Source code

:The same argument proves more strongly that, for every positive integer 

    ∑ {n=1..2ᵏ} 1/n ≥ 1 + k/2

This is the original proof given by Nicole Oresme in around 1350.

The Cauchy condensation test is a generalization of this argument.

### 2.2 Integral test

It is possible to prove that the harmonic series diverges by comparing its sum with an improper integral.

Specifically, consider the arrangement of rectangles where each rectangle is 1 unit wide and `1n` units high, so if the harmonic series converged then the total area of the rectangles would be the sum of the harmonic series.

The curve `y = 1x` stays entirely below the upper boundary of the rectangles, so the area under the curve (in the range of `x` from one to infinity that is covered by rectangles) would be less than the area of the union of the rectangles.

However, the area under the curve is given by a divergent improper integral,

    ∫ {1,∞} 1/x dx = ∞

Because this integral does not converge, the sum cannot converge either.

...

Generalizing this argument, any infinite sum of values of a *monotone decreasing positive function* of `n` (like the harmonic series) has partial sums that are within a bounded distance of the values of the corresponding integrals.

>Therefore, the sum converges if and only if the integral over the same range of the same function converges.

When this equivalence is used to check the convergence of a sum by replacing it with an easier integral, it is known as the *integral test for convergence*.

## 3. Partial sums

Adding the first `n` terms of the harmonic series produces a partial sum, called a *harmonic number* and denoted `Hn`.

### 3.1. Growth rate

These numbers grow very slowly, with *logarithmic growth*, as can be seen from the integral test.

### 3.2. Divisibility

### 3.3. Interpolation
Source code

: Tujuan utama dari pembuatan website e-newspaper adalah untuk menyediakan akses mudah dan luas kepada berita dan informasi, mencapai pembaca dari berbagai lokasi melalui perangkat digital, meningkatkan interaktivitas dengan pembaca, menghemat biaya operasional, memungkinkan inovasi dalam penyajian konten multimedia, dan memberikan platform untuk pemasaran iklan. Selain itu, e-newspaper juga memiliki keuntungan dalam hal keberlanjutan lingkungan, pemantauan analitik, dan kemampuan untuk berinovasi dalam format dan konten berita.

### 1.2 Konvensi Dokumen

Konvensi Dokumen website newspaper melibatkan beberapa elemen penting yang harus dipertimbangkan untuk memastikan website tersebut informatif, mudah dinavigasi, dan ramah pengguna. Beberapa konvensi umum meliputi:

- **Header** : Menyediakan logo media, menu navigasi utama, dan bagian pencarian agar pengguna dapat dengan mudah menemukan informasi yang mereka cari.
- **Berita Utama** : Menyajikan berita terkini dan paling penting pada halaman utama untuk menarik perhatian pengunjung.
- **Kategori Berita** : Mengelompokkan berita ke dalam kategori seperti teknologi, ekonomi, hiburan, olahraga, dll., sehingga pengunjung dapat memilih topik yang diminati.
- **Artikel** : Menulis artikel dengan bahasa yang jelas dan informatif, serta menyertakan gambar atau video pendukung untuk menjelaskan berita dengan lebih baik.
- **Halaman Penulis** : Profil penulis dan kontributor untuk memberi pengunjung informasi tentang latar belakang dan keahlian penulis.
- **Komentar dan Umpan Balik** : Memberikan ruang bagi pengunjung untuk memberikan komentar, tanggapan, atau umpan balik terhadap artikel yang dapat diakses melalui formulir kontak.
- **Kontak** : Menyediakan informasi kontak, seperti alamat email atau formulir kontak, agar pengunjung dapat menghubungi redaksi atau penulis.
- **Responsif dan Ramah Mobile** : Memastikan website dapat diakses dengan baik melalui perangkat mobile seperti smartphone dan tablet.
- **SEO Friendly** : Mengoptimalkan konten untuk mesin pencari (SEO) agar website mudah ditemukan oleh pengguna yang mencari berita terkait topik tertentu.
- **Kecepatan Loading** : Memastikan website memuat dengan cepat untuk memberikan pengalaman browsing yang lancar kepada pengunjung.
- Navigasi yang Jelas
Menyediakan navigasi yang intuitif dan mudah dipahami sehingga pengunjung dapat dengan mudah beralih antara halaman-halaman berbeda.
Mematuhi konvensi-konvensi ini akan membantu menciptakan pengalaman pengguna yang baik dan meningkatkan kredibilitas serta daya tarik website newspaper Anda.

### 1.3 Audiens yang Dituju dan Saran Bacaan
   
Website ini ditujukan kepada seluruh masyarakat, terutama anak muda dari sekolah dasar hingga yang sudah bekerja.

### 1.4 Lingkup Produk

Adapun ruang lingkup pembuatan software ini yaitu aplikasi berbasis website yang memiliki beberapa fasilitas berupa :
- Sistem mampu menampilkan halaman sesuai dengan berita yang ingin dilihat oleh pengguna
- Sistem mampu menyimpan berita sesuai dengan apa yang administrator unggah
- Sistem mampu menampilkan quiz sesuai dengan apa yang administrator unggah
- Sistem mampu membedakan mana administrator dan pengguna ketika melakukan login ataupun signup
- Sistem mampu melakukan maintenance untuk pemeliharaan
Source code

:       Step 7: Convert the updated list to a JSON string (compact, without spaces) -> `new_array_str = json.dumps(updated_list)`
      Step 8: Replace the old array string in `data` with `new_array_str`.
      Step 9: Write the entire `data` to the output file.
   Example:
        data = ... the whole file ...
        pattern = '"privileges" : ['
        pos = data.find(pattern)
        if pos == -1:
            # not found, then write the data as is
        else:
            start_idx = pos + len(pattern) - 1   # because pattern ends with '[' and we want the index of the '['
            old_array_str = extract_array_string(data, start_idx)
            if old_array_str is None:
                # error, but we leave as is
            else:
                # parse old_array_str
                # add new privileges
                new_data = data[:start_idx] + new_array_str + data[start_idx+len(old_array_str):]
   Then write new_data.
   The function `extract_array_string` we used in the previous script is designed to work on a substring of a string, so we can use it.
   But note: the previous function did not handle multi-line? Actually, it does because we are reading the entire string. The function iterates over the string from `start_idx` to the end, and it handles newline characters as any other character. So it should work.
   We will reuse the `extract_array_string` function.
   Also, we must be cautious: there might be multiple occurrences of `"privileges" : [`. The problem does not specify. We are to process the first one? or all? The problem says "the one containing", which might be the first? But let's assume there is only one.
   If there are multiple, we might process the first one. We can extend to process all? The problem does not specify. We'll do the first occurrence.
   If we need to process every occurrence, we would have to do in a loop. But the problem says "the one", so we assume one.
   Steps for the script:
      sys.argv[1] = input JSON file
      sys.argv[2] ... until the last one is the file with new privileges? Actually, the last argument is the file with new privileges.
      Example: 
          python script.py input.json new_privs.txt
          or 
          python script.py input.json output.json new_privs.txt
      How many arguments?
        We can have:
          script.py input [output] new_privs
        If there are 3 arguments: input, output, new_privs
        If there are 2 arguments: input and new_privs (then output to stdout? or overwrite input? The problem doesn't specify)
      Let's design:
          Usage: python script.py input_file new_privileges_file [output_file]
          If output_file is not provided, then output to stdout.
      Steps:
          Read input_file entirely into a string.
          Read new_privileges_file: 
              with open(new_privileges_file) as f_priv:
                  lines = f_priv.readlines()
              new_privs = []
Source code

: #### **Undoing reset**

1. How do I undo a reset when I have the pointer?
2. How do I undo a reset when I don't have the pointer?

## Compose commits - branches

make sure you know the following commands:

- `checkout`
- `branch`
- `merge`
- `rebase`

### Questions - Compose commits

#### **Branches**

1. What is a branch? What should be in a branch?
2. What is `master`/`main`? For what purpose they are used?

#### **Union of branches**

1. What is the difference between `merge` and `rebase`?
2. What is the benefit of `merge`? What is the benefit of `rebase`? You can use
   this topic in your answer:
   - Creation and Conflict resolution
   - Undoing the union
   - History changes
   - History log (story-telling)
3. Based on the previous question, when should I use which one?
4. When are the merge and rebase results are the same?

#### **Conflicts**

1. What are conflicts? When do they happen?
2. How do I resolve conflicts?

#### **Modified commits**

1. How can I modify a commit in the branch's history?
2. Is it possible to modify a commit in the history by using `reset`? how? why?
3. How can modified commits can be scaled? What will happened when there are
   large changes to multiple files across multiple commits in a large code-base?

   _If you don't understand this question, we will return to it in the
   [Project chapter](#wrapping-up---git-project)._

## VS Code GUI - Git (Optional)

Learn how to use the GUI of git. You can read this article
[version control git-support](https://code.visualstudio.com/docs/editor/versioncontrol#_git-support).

→ WHAT IS NEEDED
Where does "assume" appear in the records above? Copy every line that has it.

→ TASK RESPONSE
   Also, we must be cautious: there might be multiple occurrences of `"privileges" : [`. The problem does not specify. We are to process the first one? or all? The problem says "the one containing", which might be the first? But let's assume there is only one.
   If we need to process every occurrence, we would have to do in a loop. But the problem says "the one", so we assume one.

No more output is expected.